I am not saying it's impossible for rights to be taken away, I am arguing against this statement:

> If you can't defend yourself against that then you have no rights.

I do not own a gun and I have no fighting skills, so I cannot defend myself against men with guns. Would you agree that I therefore have no rights?

I think that you and the original poster are seeing the situation "you are vulnerable to potentially losing rights in the future", which is true, but conflating that with "you have no rights". It's like telling a rich person "you actually don't have any money" because it's possible they might be robbed someday.

pixl97 a day ago | parent | next [-]

>Would you agree that I therefore have no rights?

You have the right to vote, if you lose that right, and you don't have a gun after that you have whatever 'rights' that are provided to you by a dictator.

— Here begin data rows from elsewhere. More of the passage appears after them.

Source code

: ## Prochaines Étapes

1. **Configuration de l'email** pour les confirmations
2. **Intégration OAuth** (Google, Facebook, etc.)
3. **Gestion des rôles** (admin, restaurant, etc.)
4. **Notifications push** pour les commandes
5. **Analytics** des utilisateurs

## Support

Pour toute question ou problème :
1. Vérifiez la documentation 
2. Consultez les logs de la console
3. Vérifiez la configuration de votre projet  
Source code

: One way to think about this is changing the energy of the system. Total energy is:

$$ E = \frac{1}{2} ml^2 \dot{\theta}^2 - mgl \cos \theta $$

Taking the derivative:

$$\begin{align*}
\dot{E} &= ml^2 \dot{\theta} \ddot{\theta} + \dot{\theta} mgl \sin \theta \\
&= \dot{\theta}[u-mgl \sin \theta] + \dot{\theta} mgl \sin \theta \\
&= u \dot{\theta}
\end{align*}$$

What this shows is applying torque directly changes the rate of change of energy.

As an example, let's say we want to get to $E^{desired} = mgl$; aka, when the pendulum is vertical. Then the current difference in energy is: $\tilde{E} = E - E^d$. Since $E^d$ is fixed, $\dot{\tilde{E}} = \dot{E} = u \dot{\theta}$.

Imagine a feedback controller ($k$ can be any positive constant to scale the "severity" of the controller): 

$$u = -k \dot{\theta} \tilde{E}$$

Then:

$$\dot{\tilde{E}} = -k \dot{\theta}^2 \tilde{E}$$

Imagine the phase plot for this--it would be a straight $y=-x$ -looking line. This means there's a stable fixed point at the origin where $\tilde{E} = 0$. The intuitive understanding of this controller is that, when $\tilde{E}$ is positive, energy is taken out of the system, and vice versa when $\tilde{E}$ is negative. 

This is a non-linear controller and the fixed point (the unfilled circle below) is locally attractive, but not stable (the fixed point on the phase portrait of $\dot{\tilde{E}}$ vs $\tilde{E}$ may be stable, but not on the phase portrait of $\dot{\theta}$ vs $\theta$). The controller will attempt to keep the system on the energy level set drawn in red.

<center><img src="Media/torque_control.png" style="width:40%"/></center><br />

One of the things you're missing here is the idea of herd immunity. While you won't fight for your rights, theoretically someone else will making taking your rights dangerous. Once enough people won't fight for their rights, or enough of the population gathers together to take your rights, you lose your rights.

pmontra a day ago | parent [-]

I believe that in this conversation one party is saying that people have intrinsic rights (see the Universal Declaration of Human Rights) and the other party might agree on that but they say that those rights can be enforced only if they can be defended. Example: both parties probably agree that people have a right to free speech but nevertheless people end up in jail if they attempt free speech on the wrong subject in the wrong country.

duskdozer 17 hours ago | parent | prev [-]

Philosophically, no. Practically, no, as long as someone desires and is able to defend them, otherwise yes.